Melihat wajah kaku Jovan, Anne merasa senang, menganggap jika kini lelaki itu sedang dilanda rasa cemburu. Merasa tertantang, Anne mendadak sumringah dan memiliki sumbu lain yang lebih kuat, agar Jovan lebih terbuka dalam menunjukkan perasaannya.

"Kita berempat, squad Basket Bayu. Lo nggak boleh ikut ya! Pokoknya camping ini khusus buat pendekatan Bayu sama Anne aja!" Fiona memperingati dengan berdiri dan berkcak pinggang, membuat semangat Anne kian tinggi.

"Gue ikut!" Seru Anne, dan remasan di lengannya membuat wanita itu menoleh pada sang pelaku, Jovan.

Camping ini akan ia jadikan sebagai ajang membuat Jovan cemburu, sekaligus untuk ia menenangkan diri dan sedikit menjauh dari Jovan. Terus bersama Jovan, membuat Anne selalu menyimpan prasangka. Bahkan pesan kaleng terakhir yang ia dapat menyebutnya penggoda. Prasangka Anne menuju kearah Jovan, karena hanya Jovan saja lelaki yang kerap bersama Anne selama beberapa waktu belakangan. Bisa saja jika pesan itu berasal dari penggemar Jovan yang kesal karena ia terus bersama Jovan.

"Lo serius?"

Anne mengangguk dengan mantap, mengabaikan Jovan dan memilih mendekat kearah tiga sahabatnya.

"Kita camping kemana?"

"Udah lo siap-siap aja, lo cukup bawa diri sendiri dan keperluan pokok lo aja, yang lainnya akan diurus Bayu. Oh iya, kita berangkat besok." Penjelasan Mia membuat Anns terkejut, ia tidak menyangka jika secepat itu mereka akan pergi.
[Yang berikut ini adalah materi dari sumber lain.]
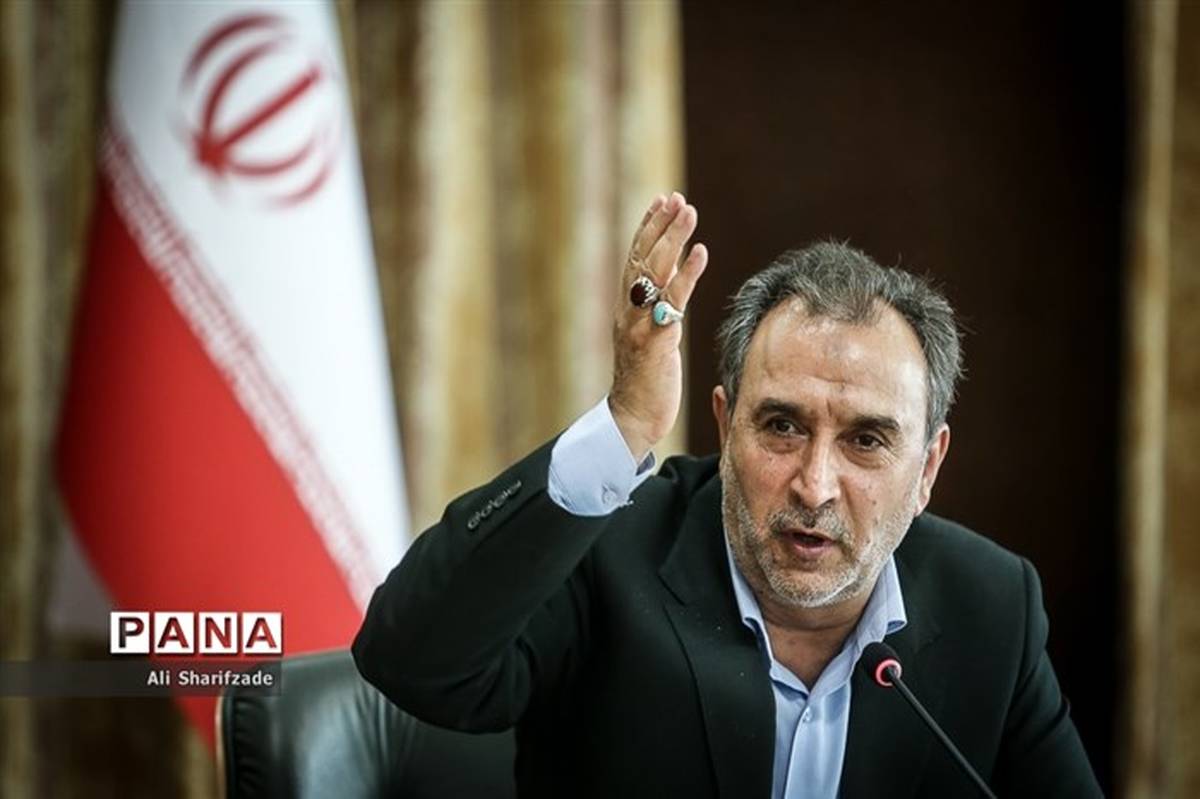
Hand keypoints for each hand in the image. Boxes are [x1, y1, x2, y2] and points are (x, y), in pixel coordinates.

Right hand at [609, 192, 708, 461]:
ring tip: (688, 211)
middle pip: (641, 259)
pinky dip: (686, 274)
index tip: (662, 200)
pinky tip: (700, 252)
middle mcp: (628, 312)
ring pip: (652, 273)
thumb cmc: (647, 382)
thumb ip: (661, 307)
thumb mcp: (653, 337)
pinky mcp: (653, 343)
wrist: (632, 420)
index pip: (635, 259)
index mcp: (627, 310)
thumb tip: (675, 275)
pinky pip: (671, 303)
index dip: (647, 228)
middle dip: (659, 225)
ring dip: (672, 239)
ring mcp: (638, 326)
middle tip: (676, 198)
"Spoiler lokasinya deh, ya ya." Pinta Anne dengan sedikit memohon.

Ketiganya saling pandang, kemudian mengangguk bergantian.

"Okay, kita akan camping di Hutan Siliwan."

Hutan Siliwan.

Walau tak banyak mengetahui tentang cerita dibalik hutan itu, namun Anne tahu betul jika hutan belantara itu memiliki air terjun yang sangat cantik, sudah lama ia ingin pergi kesana. Namun, Jovan selalu menolak.
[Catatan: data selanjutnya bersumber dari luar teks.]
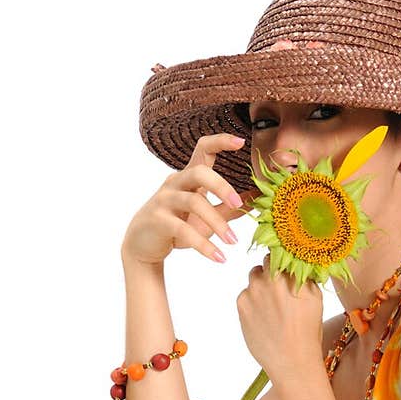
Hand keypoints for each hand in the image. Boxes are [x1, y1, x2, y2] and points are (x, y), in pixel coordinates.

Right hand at [121, 132, 256, 267]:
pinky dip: (204, 245)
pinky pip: (183, 230)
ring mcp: (164, 200)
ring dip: (217, 223)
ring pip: (193, 203)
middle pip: (199, 172)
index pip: (202, 149)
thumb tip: (257, 200)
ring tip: (233, 241)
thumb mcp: (206, 216)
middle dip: (221, 186)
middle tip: (238, 203)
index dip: (220, 142)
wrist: (142, 245)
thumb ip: (229, 208)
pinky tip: (219, 258)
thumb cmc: (177, 225)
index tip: (241, 142)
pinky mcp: (158, 221)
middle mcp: (175, 183)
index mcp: (188, 177)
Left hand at [236, 254, 324, 382]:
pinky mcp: (241, 305)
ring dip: (261, 285)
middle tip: (280, 289)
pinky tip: (264, 316)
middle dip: (272, 272)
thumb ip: (304, 276)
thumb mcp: (315, 298)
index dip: (283, 257)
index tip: (286, 265)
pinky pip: (245, 295)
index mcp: (287, 274)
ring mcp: (251, 291)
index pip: (280, 252)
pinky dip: (253, 301)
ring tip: (272, 306)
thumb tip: (300, 263)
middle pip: (264, 263)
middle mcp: (267, 278)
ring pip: (254, 278)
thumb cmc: (308, 331)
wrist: (292, 361)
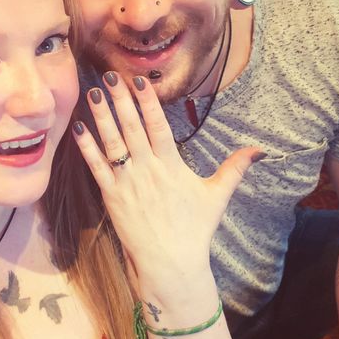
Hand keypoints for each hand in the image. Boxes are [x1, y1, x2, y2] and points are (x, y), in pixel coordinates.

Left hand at [72, 72, 262, 282]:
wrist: (171, 264)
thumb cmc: (195, 230)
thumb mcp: (217, 196)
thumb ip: (234, 169)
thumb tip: (259, 150)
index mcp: (172, 166)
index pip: (158, 126)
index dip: (148, 102)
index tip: (139, 80)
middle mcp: (148, 170)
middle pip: (132, 128)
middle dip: (121, 100)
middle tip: (110, 75)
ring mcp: (128, 183)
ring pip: (112, 143)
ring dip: (102, 117)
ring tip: (93, 92)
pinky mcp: (112, 197)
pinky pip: (96, 168)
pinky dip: (87, 148)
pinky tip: (79, 128)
Anne mendadak ingat pada rencana liburan yang sudah di rancang Jovan, saat ia menoleh kearah lelaki itu, Jovan tersenyum kearahnya.
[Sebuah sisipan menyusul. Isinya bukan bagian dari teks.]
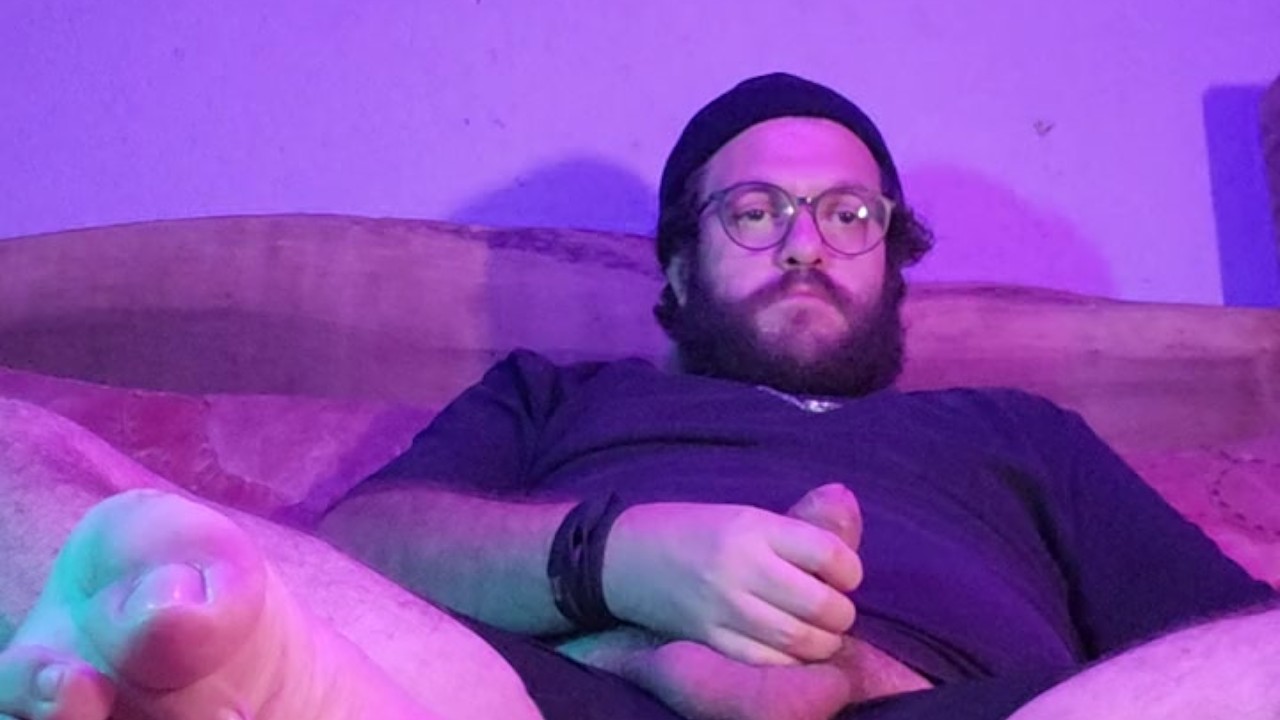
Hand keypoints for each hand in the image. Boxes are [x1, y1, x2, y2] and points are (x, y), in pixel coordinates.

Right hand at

"Okay, selamat berlibur bersama, gue bisa liburan sama Andi." Ucapnya dengan senyuman lembut, "Ya udah, gua cabut deh, kalian lanjut aja ngobrolnya." Jovan berlalu pergi, dan Anne segera menatap ketiga sahabatnya.

"Gue antar Jovan dulu ya," Setelah mendapat persetujuan dari ketiga gadis itu, Anne segera berlari keluar.

"Jo!"

Jovan yang sudah turun hampir setengah dari panjang tangga, berbalik dan menunggu Anne yang mendekat. Anne menyempatkan menoleh kesana-kemari, memastikan keadaan sekitar aman untuk keduanya mengobrol layaknya sepasang kekasih.

"Serius gue di bolehin pergi sama mereka?"

Kembali Jovan tersenyum, mengangguk dan menepuk puncuk kepala Anne, "Cium dulu sini." Cicit Jovan dengan bibir di kerucutkan.

Melihat ekspresi Jovan, serta betapa menggmaskannya lelaki itu saat meminta ciuman, Anne yakin betul jika Jovan tidak mempermasalahkan saat ia pergi camping bersama ketiga sahabatnya dan Bayu. Ada sedikit rasa kecewa, membuat Jovan cemburu ternyata tidak semudah itu. Namun mendapat izin dengan senyuman, serta tidak sabar untuk melihat dan berenang di air terjun hutan Siliwan, Anne kembali bersemangat.

Dikecupnya bibir Jovan sekilas, membuat lelaki itu tersenyum puas dan mengusak rambutnya.

"Nanti malam gue datang ya,"

Wajah Anne mendadak memanas, selama sebulan mereka berpacaran, ini adalah kedua kalinya Jovan akan datang diam-diam ke kamarnya. Pertama kali, lelaki itu datang untuk menemani Anne mengerjakan tugas, berakhir tidur bersama dengan saling berpelukan. Saat pagi hari Anne terbangun, Jovan sudah hilang.

Walau hanya tidur dan berpelukan, namun hal itu termasuk intim bagi Anne, membuat jantungnya berdebar tidak karuan, serta tubuhnya memanas dengan panik, namun nyaman di saat bersamaan. Menantikan malam nanti, kembali berpelukan dan merasakan kehangatan nafas Jovan, Anne merasa tidak sabar.

Anne mengangguk dengan sumringah, dan Jovan berpamitan untuk pulang, hingga lelaki itu menghilang dibalij pintu, Anne masih mengipas wajahnya yang memanas. Setelahnya ia segera berlarian menuju kamarnya, ia harus menyiapkan keperluan untuk camping, agar malam nanti saat Jovan datang, mereka hanya akan berbagi cerita dan saling berpelukan saja.